All of the entries below are to be retyped exactly.

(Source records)
════════════════════

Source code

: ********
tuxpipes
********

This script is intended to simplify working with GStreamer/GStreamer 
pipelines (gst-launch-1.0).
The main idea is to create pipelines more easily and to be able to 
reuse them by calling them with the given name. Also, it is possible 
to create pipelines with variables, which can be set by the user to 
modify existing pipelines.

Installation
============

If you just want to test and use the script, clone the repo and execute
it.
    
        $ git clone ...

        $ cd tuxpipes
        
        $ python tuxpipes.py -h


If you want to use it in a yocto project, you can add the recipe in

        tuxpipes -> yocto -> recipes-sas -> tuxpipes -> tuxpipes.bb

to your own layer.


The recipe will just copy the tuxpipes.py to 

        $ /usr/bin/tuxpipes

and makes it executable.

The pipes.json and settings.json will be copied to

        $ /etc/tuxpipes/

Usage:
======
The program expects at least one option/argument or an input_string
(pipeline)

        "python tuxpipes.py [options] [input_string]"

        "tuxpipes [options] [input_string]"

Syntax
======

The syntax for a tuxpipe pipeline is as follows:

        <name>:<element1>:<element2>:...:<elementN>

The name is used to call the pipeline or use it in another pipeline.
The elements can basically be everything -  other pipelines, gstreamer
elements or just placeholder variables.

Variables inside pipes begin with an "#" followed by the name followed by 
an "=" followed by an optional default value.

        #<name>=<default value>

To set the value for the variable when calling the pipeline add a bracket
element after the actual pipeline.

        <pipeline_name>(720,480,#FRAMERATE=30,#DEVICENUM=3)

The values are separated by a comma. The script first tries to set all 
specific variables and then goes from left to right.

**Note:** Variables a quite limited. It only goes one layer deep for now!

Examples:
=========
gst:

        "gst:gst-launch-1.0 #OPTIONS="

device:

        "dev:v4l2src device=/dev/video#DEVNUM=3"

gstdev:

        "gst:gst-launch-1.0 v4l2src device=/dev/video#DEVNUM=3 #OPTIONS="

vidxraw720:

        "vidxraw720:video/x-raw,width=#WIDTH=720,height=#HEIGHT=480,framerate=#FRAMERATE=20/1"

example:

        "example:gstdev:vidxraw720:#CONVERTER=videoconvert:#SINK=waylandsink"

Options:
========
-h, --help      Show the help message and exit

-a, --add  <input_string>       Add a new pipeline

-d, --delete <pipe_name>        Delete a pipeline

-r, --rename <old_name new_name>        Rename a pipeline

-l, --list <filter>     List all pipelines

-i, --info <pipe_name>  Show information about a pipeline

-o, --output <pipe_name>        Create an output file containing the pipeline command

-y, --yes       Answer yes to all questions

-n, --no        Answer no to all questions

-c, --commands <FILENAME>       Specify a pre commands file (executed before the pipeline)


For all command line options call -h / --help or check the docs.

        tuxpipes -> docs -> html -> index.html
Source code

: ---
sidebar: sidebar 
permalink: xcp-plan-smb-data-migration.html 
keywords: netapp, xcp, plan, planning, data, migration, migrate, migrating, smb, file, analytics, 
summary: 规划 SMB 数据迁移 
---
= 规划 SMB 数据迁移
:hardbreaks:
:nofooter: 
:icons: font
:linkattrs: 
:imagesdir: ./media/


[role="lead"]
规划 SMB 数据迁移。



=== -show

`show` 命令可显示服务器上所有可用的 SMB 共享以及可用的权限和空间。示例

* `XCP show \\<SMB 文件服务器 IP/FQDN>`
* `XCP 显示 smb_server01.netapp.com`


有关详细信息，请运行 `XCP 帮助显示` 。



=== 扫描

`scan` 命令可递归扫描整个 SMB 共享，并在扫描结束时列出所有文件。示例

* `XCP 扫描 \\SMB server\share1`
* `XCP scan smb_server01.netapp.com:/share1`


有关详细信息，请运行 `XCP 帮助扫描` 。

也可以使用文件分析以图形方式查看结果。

════════════════════

## Answer to the problem
Source code

: ********
tuxpipes
********

This script is intended to simplify working with GStreamer/GStreamer 
pipelines (gst-launch-1.0).
The main idea is to create pipelines more easily and to be able to 
reuse them by calling them with the given name. Also, it is possible 
to create pipelines with variables, which can be set by the user to 
modify existing pipelines.

Installation
============

If you just want to test and use the script, clone the repo and execute
it.
    
        $ git clone ...

        $ cd tuxpipes
        
        $ python tuxpipes.py -h


If you want to use it in a yocto project, you can add the recipe in

        tuxpipes -> yocto -> recipes-sas -> tuxpipes -> tuxpipes.bb

to your own layer.


The recipe will just copy the tuxpipes.py to 

        $ /usr/bin/tuxpipes

and makes it executable.

The pipes.json and settings.json will be copied to

        $ /etc/tuxpipes/

Usage:
======
The program expects at least one option/argument or an input_string
(pipeline)

        "python tuxpipes.py [options] [input_string]"

        "tuxpipes [options] [input_string]"

Syntax
======

The syntax for a tuxpipe pipeline is as follows:

        <name>:<element1>:<element2>:...:<elementN>

The name is used to call the pipeline or use it in another pipeline.
The elements can basically be everything -  other pipelines, gstreamer
elements or just placeholder variables.

Variables inside pipes begin with an "#" followed by the name followed by 
an "=" followed by an optional default value.

        #<name>=<default value>

To set the value for the variable when calling the pipeline add a bracket
element after the actual pipeline.

        <pipeline_name>(720,480,#FRAMERATE=30,#DEVICENUM=3)

The values are separated by a comma. The script first tries to set all 
specific variables and then goes from left to right.

**Note:** Variables a quite limited. It only goes one layer deep for now!

Examples:
=========
gst:

        "gst:gst-launch-1.0 #OPTIONS="

device:

        "dev:v4l2src device=/dev/video#DEVNUM=3"

gstdev:

        "gst:gst-launch-1.0 v4l2src device=/dev/video#DEVNUM=3 #OPTIONS="

vidxraw720:

        "vidxraw720:video/x-raw,width=#WIDTH=720,height=#HEIGHT=480,framerate=#FRAMERATE=20/1"

example:

        "example:gstdev:vidxraw720:#CONVERTER=videoconvert:#SINK=waylandsink"

Options:
========
-h, --help      Show the help message and exit

-a, --add  <input_string>       Add a new pipeline

-d, --delete <pipe_name>        Delete a pipeline

-r, --rename <old_name new_name>        Rename a pipeline

-l, --list <filter>     List all pipelines

-i, --info <pipe_name>  Show information about a pipeline

-o, --output <pipe_name>        Create an output file containing the pipeline command

-y, --yes       Answer yes to all questions

-n, --no        Answer no to all questions

-c, --commands <FILENAME>       Specify a pre commands file (executed before the pipeline)


For all command line options call -h / --help or check the docs.

        tuxpipes -> docs -> html -> index.html
Source code

: ---
sidebar: sidebar 
permalink: xcp-plan-smb-data-migration.html 
keywords: netapp, xcp, plan, planning, data, migration, migrate, migrating, smb, file, analytics, 
summary: 规划 SMB 数据迁移 
---
= 规划 SMB 数据迁移
:hardbreaks:
:nofooter: 
:icons: font
:linkattrs: 
:imagesdir: ./media/


[role="lead"]
规划 SMB 数据迁移。



=== -show

`show` 命令可显示服务器上所有可用的 SMB 共享以及可用的权限和空间。示例

* `XCP show \\<SMB 文件服务器 IP/FQDN>`
* `XCP 显示 smb_server01.netapp.com`


有关详细信息，请运行 `XCP 帮助显示` 。



=== 扫描

`scan` 命令可递归扫描整个 SMB 共享，并在扫描结束时列出所有文件。示例

* `XCP 扫描 \\SMB server\share1`
* `XCP scan smb_server01.netapp.com:/share1`


有关详细信息，请运行 `XCP 帮助扫描` 。

也可以使用文件分析以图形方式查看结果。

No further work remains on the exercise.